王城で見せつけられたバッシュの圧倒的な力に対抗できるのはこの世界で最も強く、他の魔王を倒したという実績を持つレア以外にはあり得ないと考えていた。正直に言えばバッシュはこれまでにリルが遭遇した敵の中でも誰よりも強く、恐ろしい存在故に対抗できるのはレアしかいないと考えている節はある。
多人数で挑んだとしてもバッシュに返り討ちに遭うだけであり、それならば無駄な犠牲を避けるために生半可な実力の人間は連れて行く事は出来ない。そう考えたリルはシゲルの同行を拒否しようとするが、ここでリリスが口を挟む。

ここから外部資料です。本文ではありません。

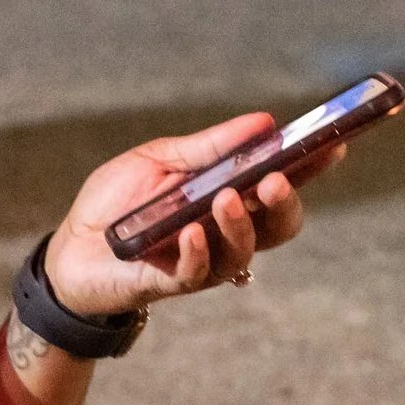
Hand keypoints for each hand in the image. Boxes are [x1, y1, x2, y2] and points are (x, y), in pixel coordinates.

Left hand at [42, 112, 342, 318]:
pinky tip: (193, 234)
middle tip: (274, 181)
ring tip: (226, 200)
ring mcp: (203, 259)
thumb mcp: (159, 160)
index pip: (281, 182)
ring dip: (240, 225)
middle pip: (279, 225)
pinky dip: (199, 252)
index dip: (311, 167)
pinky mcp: (171, 282)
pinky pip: (198, 273)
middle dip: (285, 203)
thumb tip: (263, 122)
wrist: (70, 248)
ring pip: (244, 250)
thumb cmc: (116, 201)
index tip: (335, 144)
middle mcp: (225, 231)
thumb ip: (209, 147)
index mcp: (229, 196)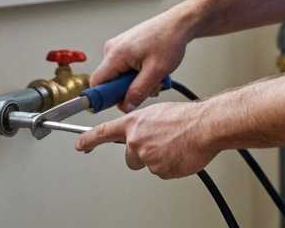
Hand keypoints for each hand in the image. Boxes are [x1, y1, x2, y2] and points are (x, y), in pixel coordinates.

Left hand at [75, 101, 219, 178]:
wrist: (204, 127)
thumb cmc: (186, 117)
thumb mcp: (158, 112)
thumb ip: (143, 124)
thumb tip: (140, 131)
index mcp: (134, 123)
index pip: (103, 132)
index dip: (89, 139)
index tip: (80, 144)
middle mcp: (136, 140)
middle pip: (129, 157)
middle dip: (140, 154)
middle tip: (159, 145)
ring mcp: (146, 157)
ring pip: (146, 164)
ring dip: (158, 158)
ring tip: (174, 145)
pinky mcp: (159, 170)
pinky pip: (161, 171)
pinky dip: (169, 165)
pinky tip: (179, 153)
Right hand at [92, 9, 192, 110]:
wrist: (178, 24)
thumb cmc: (169, 40)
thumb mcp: (156, 72)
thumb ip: (139, 91)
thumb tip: (125, 106)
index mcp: (115, 54)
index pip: (96, 82)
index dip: (104, 97)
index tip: (120, 102)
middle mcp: (112, 49)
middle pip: (109, 81)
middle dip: (127, 89)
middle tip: (148, 87)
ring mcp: (118, 47)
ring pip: (119, 76)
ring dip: (135, 82)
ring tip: (154, 76)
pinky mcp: (125, 47)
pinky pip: (125, 68)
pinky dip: (137, 73)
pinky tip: (151, 69)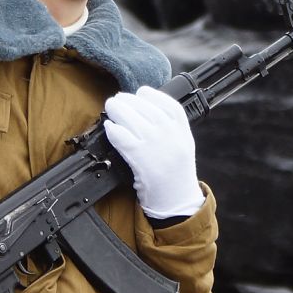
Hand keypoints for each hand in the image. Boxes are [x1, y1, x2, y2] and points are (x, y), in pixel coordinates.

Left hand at [104, 86, 204, 218]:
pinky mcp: (141, 158)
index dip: (153, 95)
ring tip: (111, 107)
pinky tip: (109, 127)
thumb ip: (170, 128)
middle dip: (129, 100)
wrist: (176, 200)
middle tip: (118, 99)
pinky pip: (123, 138)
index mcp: (183, 131)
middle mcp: (171, 135)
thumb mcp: (182, 145)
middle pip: (147, 108)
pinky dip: (114, 130)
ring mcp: (156, 146)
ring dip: (118, 110)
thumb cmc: (176, 174)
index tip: (141, 91)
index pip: (170, 105)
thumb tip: (144, 109)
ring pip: (133, 119)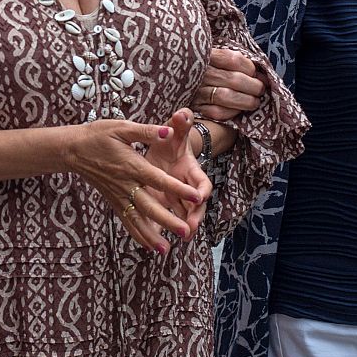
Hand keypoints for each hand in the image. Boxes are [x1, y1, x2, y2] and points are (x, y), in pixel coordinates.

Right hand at [65, 119, 202, 254]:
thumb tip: (169, 131)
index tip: (196, 197)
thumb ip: (146, 131)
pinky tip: (149, 247)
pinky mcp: (113, 201)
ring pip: (137, 219)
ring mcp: (118, 195)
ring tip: (167, 250)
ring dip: (151, 235)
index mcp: (132, 165)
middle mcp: (126, 184)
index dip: (178, 188)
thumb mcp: (122, 127)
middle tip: (186, 232)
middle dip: (168, 220)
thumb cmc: (98, 135)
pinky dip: (138, 235)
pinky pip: (126, 221)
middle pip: (150, 206)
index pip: (159, 180)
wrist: (73, 150)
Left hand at [139, 109, 212, 242]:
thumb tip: (183, 113)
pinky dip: (158, 230)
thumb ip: (179, 124)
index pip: (202, 182)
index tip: (200, 196)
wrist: (164, 150)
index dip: (202, 190)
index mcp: (191, 170)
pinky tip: (153, 244)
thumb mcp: (174, 131)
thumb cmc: (170, 140)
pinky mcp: (163, 203)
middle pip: (195, 206)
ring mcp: (175, 198)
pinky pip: (162, 220)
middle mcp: (186, 187)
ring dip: (180, 228)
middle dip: (194, 216)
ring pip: (180, 216)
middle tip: (191, 228)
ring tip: (178, 240)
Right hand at [191, 47, 264, 121]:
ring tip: (254, 102)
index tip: (256, 75)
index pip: (233, 59)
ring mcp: (196, 91)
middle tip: (260, 90)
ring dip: (246, 101)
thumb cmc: (212, 74)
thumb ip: (238, 64)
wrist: (183, 90)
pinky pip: (217, 112)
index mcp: (207, 56)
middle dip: (253, 87)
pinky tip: (238, 110)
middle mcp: (200, 73)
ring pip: (226, 96)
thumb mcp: (220, 62)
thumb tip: (261, 77)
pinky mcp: (196, 108)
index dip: (249, 68)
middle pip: (233, 79)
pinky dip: (232, 112)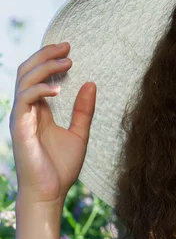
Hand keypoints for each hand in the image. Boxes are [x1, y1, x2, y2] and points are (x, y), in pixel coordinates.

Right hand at [9, 42, 95, 204]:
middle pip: (26, 71)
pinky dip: (40, 89)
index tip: (69, 48)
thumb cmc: (61, 167)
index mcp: (38, 110)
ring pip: (24, 80)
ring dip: (45, 67)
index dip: (49, 59)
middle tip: (67, 46)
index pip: (36, 75)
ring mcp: (20, 117)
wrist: (50, 193)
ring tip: (68, 62)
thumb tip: (91, 83)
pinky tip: (59, 89)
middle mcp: (26, 110)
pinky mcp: (20, 127)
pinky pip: (24, 99)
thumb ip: (84, 110)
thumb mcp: (80, 133)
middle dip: (45, 55)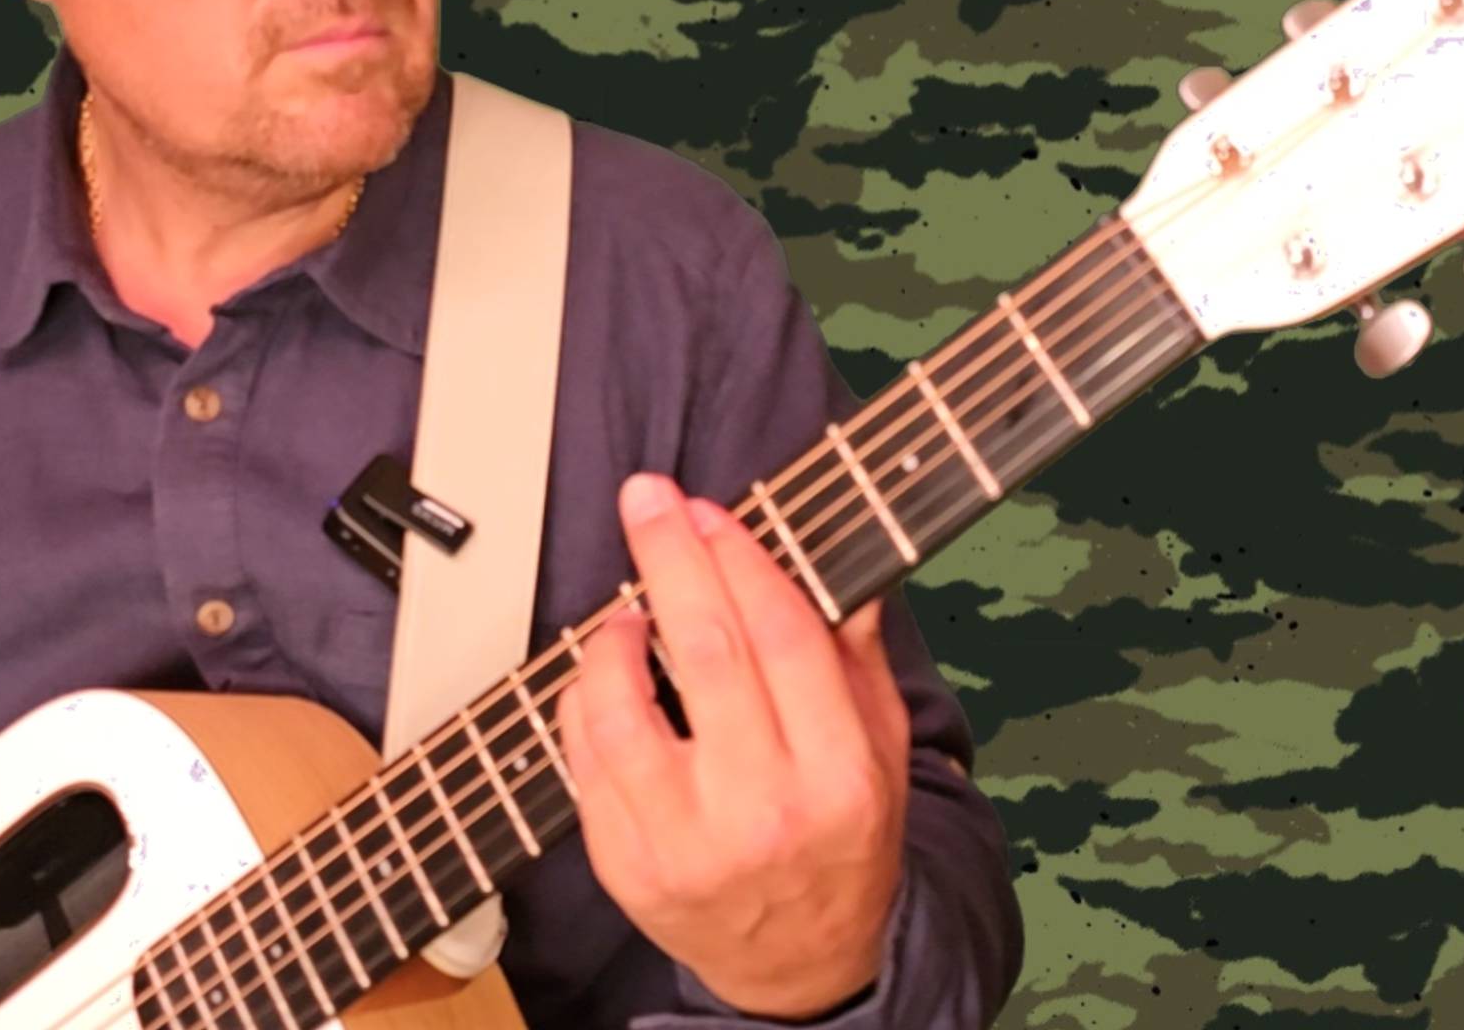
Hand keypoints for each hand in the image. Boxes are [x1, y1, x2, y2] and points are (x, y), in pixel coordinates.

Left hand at [559, 472, 911, 1020]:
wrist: (799, 966)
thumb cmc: (841, 844)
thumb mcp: (879, 755)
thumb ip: (856, 660)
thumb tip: (840, 567)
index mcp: (838, 777)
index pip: (784, 641)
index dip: (741, 561)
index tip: (710, 512)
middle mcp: (761, 811)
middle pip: (705, 653)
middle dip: (669, 558)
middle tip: (647, 498)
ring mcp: (684, 844)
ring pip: (623, 710)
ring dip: (613, 636)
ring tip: (628, 607)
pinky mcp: (624, 865)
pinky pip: (584, 759)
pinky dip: (584, 699)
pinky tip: (606, 673)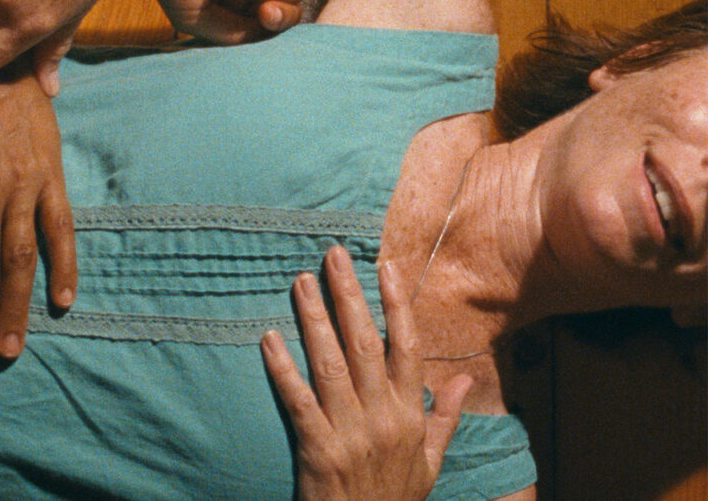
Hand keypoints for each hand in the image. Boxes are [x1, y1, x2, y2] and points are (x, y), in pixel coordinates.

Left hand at [261, 246, 471, 500]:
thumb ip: (445, 416)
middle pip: (364, 344)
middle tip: (331, 256)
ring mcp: (349, 433)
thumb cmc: (395, 498)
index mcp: (409, 415)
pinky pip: (298, 402)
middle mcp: (382, 418)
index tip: (384, 266)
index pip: (405, 347)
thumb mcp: (431, 461)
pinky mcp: (317, 451)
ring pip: (330, 365)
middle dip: (348, 296)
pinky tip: (269, 339)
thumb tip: (463, 376)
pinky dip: (283, 369)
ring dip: (314, 321)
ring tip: (301, 283)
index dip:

「ちょっと待ってくださいよ、今更ながらに考えたんですけど朝が来ればバッシュの力も弱まると思いますよ」
「朝、だと?」
「死霊やアンデッドが力を思う存分に発揮できるのは夜の間だけ……つまり、日が照らす時間帯が訪れれば必ずに弱体化するはずです」
「あ、言われてみれば確かに……」
死霊やアンデッドの類が活動できるのは夜闇だけであり、実際にアンデッドの類は日中の間は光が届かない地面の中に潜り込む習性を持つ。いかにバッシュが圧倒的な力を持っていたとしても、日中の間ならば弱体化するのは目に見えていた。
「なら、朝を迎えるまでここで待機するというのか?だが、奴もそれは承知済みだろう」
「朝まで訪れるまでバッシュが動き出さないとは限らん。ここは奴が動き出す前に動くべきではないのか?」
「そうですね、確かに相手が動かないうちに仕掛けるのも有りかもしれません。ですけど、不用意に仕掛けても返り討ちに遭うだけです。なら、入念に作戦を立てましょう」
「作戦か……」
リリスの言う通りにバッシュが動かないのであれば作戦を立てて仕掛けるのが妥当であり、無策に突っ込んでも勝てる相手ではない。
これまでに得た剣の魔王の情報を集め、もう一度話し合う。バッシュが動き出す前にレア達は彼を仕掛ける必要があるが、夜明けまでは数時間の時を要する。
夜を迎えればバッシュも弱体化して倒せる可能性は高まるが、流石に夜明けまでバッシュが何もせずに待機するとは考えにくい。そのため、残された猶予は夜が明ける前となる。
「恐らくはこれが正真正銘、最後の戦いになるでしょう。それを踏まえた上で誰を向かわせるべきか、しっかりと話し合う必要があります」
「となると……レア君は確定だな。バッシュに対抗できるのは聖剣を操れるレア君以外にあり得ない」
「俺も行くぞ!!霧崎だけに無茶をさせられるかよ!!」
「わ、私も行くよ〜魔法で援護するからね!!」
シゲルとヒナは同行する事を訴えると、他の者達は難しい表情を浮かべる。二人の実力はこの数日の修行で磨かれているのは間違いないだろうが、それでも不安は隠せない。